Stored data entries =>
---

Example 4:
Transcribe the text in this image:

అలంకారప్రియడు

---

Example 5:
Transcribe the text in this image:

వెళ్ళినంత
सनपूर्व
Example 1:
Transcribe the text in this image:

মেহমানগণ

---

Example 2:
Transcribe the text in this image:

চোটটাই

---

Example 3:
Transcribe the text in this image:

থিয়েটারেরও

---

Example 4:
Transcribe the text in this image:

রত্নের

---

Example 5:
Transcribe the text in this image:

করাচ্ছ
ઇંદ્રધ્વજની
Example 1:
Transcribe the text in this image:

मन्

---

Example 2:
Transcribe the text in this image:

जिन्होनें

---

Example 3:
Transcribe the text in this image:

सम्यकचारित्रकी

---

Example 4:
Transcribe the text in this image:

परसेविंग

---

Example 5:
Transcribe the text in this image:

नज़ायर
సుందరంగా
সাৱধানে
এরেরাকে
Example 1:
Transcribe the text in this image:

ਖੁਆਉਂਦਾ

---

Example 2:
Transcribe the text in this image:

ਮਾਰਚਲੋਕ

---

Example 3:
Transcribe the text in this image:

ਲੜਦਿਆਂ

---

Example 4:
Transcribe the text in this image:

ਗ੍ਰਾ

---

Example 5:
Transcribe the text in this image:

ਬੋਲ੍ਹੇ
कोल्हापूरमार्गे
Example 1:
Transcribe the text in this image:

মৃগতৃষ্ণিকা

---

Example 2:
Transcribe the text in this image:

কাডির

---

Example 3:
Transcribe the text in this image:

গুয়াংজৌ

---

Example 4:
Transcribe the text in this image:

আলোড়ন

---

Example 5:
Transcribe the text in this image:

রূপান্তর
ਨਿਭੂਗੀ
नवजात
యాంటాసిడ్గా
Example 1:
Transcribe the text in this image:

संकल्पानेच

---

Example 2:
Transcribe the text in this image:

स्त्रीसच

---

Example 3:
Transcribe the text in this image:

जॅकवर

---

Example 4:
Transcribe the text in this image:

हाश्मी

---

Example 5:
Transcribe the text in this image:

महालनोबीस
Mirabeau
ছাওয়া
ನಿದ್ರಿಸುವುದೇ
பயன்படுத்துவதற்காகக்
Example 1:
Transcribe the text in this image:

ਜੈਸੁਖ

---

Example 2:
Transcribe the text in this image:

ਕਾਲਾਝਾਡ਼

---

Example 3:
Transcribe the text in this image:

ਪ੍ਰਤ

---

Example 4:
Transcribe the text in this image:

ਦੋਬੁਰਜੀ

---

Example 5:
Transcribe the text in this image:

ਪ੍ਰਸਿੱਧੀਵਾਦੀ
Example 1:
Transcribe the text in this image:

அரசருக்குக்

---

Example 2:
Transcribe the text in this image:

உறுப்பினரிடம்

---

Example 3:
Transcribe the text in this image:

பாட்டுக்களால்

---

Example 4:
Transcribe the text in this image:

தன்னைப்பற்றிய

The task => Give every entry again, character for character.

Answer box =>
---

Example 4:
Transcribe the text in this image:

అలంకారప్రియడు

---

Example 5:
Transcribe the text in this image:

వెళ్ళినంత
सनपूर्व
Example 1:
Transcribe the text in this image:

মেহমানগণ

---

Example 2:
Transcribe the text in this image:

চোটটাই

---

Example 3:
Transcribe the text in this image:

থিয়েটারেরও

---

Example 4:
Transcribe the text in this image:

রত্নের

---

Example 5:
Transcribe the text in this image:

করাচ্ছ
ઇંદ્રધ્વજની
Example 1:
Transcribe the text in this image:

मन्

---

Example 2:
Transcribe the text in this image:

जिन्होनें

---

Example 3:
Transcribe the text in this image:

सम्यकचारित्रकी

---

Example 4:
Transcribe the text in this image:

परसेविंग

---

Example 5:
Transcribe the text in this image:

नज़ायर
సుందరంగా
সাৱধানে
এরেরাকে
Example 1:
Transcribe the text in this image:

ਖੁਆਉਂਦਾ

---

Example 2:
Transcribe the text in this image:

ਮਾਰਚਲੋਕ

---

Example 3:
Transcribe the text in this image:

ਲੜਦਿਆਂ

---

Example 4:
Transcribe the text in this image:

ਗ੍ਰਾ

---

Example 5:
Transcribe the text in this image:

ਬੋਲ੍ਹੇ
कोल्हापूरमार्गे
Example 1:
Transcribe the text in this image:

মৃগতৃষ্ণিকা

---

Example 2:
Transcribe the text in this image:

কাডির

---

Example 3:
Transcribe the text in this image:

গুয়াংজৌ

---

Example 4:
Transcribe the text in this image:

আলোড়ন

---

Example 5:
Transcribe the text in this image:

রূপান্তর
ਨਿਭੂਗੀ
नवजात
యాంటాసిడ్గా
Example 1:
Transcribe the text in this image:

संकल्पानेच

---

Example 2:
Transcribe the text in this image:

स्त्रीसच

---

Example 3:
Transcribe the text in this image:

जॅकवर

---

Example 4:
Transcribe the text in this image:

हाश्मी

---

Example 5:
Transcribe the text in this image:

महालनोबीस
Mirabeau
ছাওয়া
ನಿದ್ರಿಸುವುದೇ
பயன்படுத்துவதற்காகக்
Example 1:
Transcribe the text in this image:

ਜੈਸੁਖ

---

Example 2:
Transcribe the text in this image:

ਕਾਲਾਝਾਡ਼

---

Example 3:
Transcribe the text in this image:

ਪ੍ਰਤ

---

Example 4:
Transcribe the text in this image:

ਦੋਬੁਰਜੀ

---

Example 5:
Transcribe the text in this image:

ਪ੍ਰਸਿੱਧੀਵਾਦੀ
Example 1:
Transcribe the text in this image:

அரசருக்குக்

---

Example 2:
Transcribe the text in this image:

உறுப்பினரிடம்

---

Example 3:
Transcribe the text in this image:

பாட்டுக்களால்

---

Example 4:
Transcribe the text in this image:

தன்னைப்பற்றிய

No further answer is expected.